--- TASK ITEM ---
Please return every entry below exactly as written, without any of its pictures.
- Opening Delimiter -
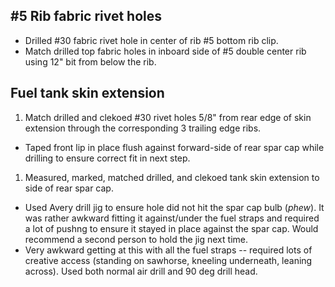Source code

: ## #5 Rib fabric rivet holes
* Drilled #30 fabric rivet hole in center of rib #5 bottom rib clip.
* Match drilled top fabric holes in inboard side of #5 double center rib using 12" bit from below the rib.

## Fuel tank skin extension
1. Match drilled and clekoed #30 rivet holes 5/8" from rear edge of skin extension through the corresponding 3 trailing edge ribs.
  * Taped front lip in place flush against forward-side of rear spar cap while drilling to ensure correct fit in next step.
1. Measured, marked, matched drilled, and clekoed tank skin extension to side of rear spar cap.
  * Used Avery drill jig to ensure hole did not hit the spar cap bulb (*phew*).
    It was rather awkward fitting it against/under the fuel straps and required a lot of pushng to ensure it stayed in place against the spar cap.
    Would recommend a second person to hold the jig next time.
  * Very awkward getting at this with all the fuel straps -- required lots of creative access (standing on sawhorse, kneeling underneath, leaning across).
    Used both normal air drill and 90 deg drill head.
- Closing Delimiter -
--- EXERCISE SOLUTION ---
Source code

: ## #5 Rib fabric rivet holes
* Drilled #30 fabric rivet hole in center of rib #5 bottom rib clip.
* Match drilled top fabric holes in inboard side of #5 double center rib using 12" bit from below the rib.

## Fuel tank skin extension
1. Match drilled and clekoed #30 rivet holes 5/8" from rear edge of skin extension through the corresponding 3 trailing edge ribs.
  * Taped front lip in place flush against forward-side of rear spar cap while drilling to ensure correct fit in next step.
1. Measured, marked, matched drilled, and clekoed tank skin extension to side of rear spar cap.
  * Used Avery drill jig to ensure hole did not hit the spar cap bulb (*phew*).
    It was rather awkward fitting it against/under the fuel straps and required a lot of pushng to ensure it stayed in place against the spar cap.
    Would recommend a second person to hold the jig next time.
  * Very awkward getting at this with all the fuel straps -- required lots of creative access (standing on sawhorse, kneeling underneath, leaning across).
    Used both normal air drill and 90 deg drill head.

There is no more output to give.